—Blasillo, ¿dónde iremos a arrojar el áncora?
—Propongo que en Francia, comandante—y mostraba su copa medio vacía—, porque, por mi Juana, ¡si los franceses se parecen a su vino!...
—Justo, Blasillo, justo. Como su vino, ellos estallan, chisporrotean y se evaporan.
—Pero por lo menos no habrá allí, así lo espero, minaretes de flechas agudas sobre los cuales sienten a las gentes, mezquitas donde insulten a las jóvenes, y cristianos que degüellen a un anciano como un corzo. Además, usted no ha estado allí, ¿verdad, comandante?
—Sí, Blasillo.
—¿Y permaneció usted mucho tiempo en ese hermoso país?
—Blasillo, cuando salí de Egipto, vine a Cádiz, en tiempos de las Cortes; ofrecí mis servicios y no me preguntaron si llevaba la cruz o el turbante, pero me hicieron maniobrar una hermosa fragata de guerra, y cuando vieron que yo servía para el caso, me la confiaron. Hice algunos afortunados cruceros, y sobre todo recorrí la costa con el mayor cuidado. Más tarde, cuando la santa alianza tuvo que reconocer que tu dulce país tenía la fiebre amarilla...
—¡Por mi Juana! era una fiebre de libertad.

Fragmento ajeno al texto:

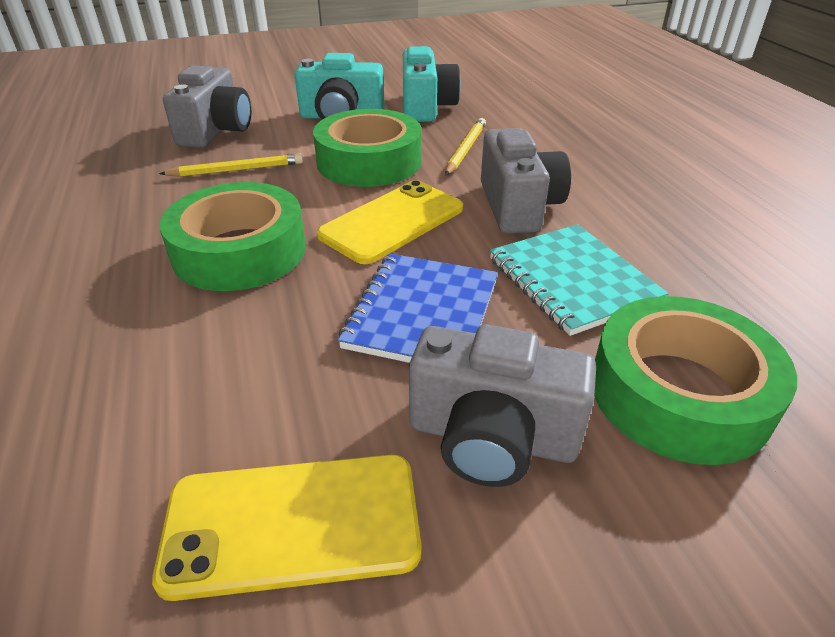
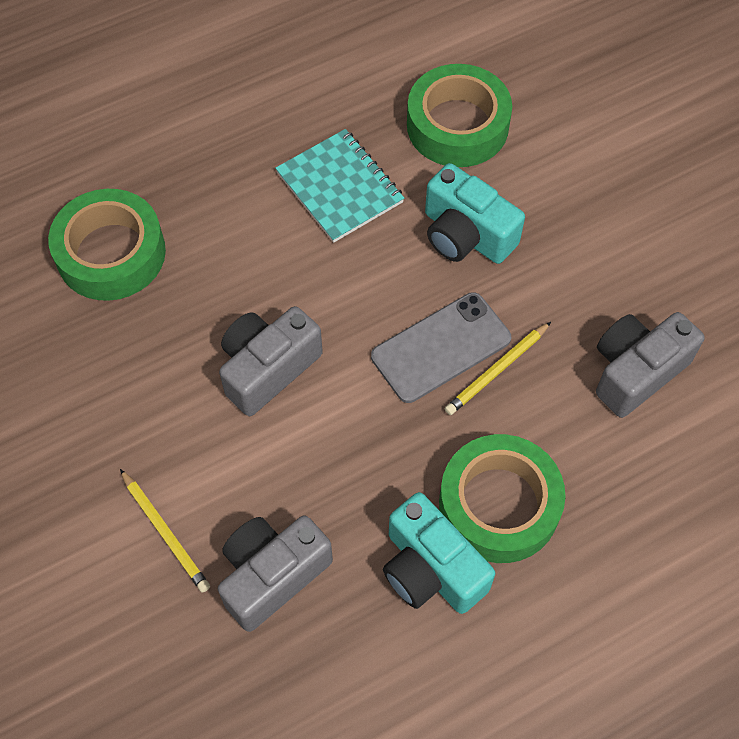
blue notebook: 1 -> 0
grey phone: 0 -> 1
yellow phone: 2 -> 0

—Bien, Blasillo, fue un pequeño acceso de libertad, corto y rápido, que la santa alianza detuvo prontamente con un poco de pólvora de cañón. ¡Hermosa victoria! porque tus compatriotas que no tiran jamás sobre un hombre que lleva un crucifijo, tuvieron que bajar sus armas ante las cruces, los pendones y los religiosos que precedían al ejército francés, y se arrodillaron ante el enemigo como al pasó de una procesión. De modo que ésta fue una victoria, una victoria de agua bendita, Blasillo. Yo seguí otro sistema; dejé pasar las tonsuras y tiré sobre los soldados. Por esta causa, cuando la paz de Cádiz, fui condenado a muerte por masón, comunero, rebelde y hereje, que viene a ser lo mismo. Huí a Tarifa, donde me refugié con Valdés y algunos otros hombres. Nos sitiaron, y al cabo de ocho días de una vigorosa defensa, tuve la suerte de caer moribundo entre las manos de un oficial francés que favoreció mi fuga, y me dirigí a Bayona y de allí a París.
—¿A París, comandante? ¿Usted ha estado en París?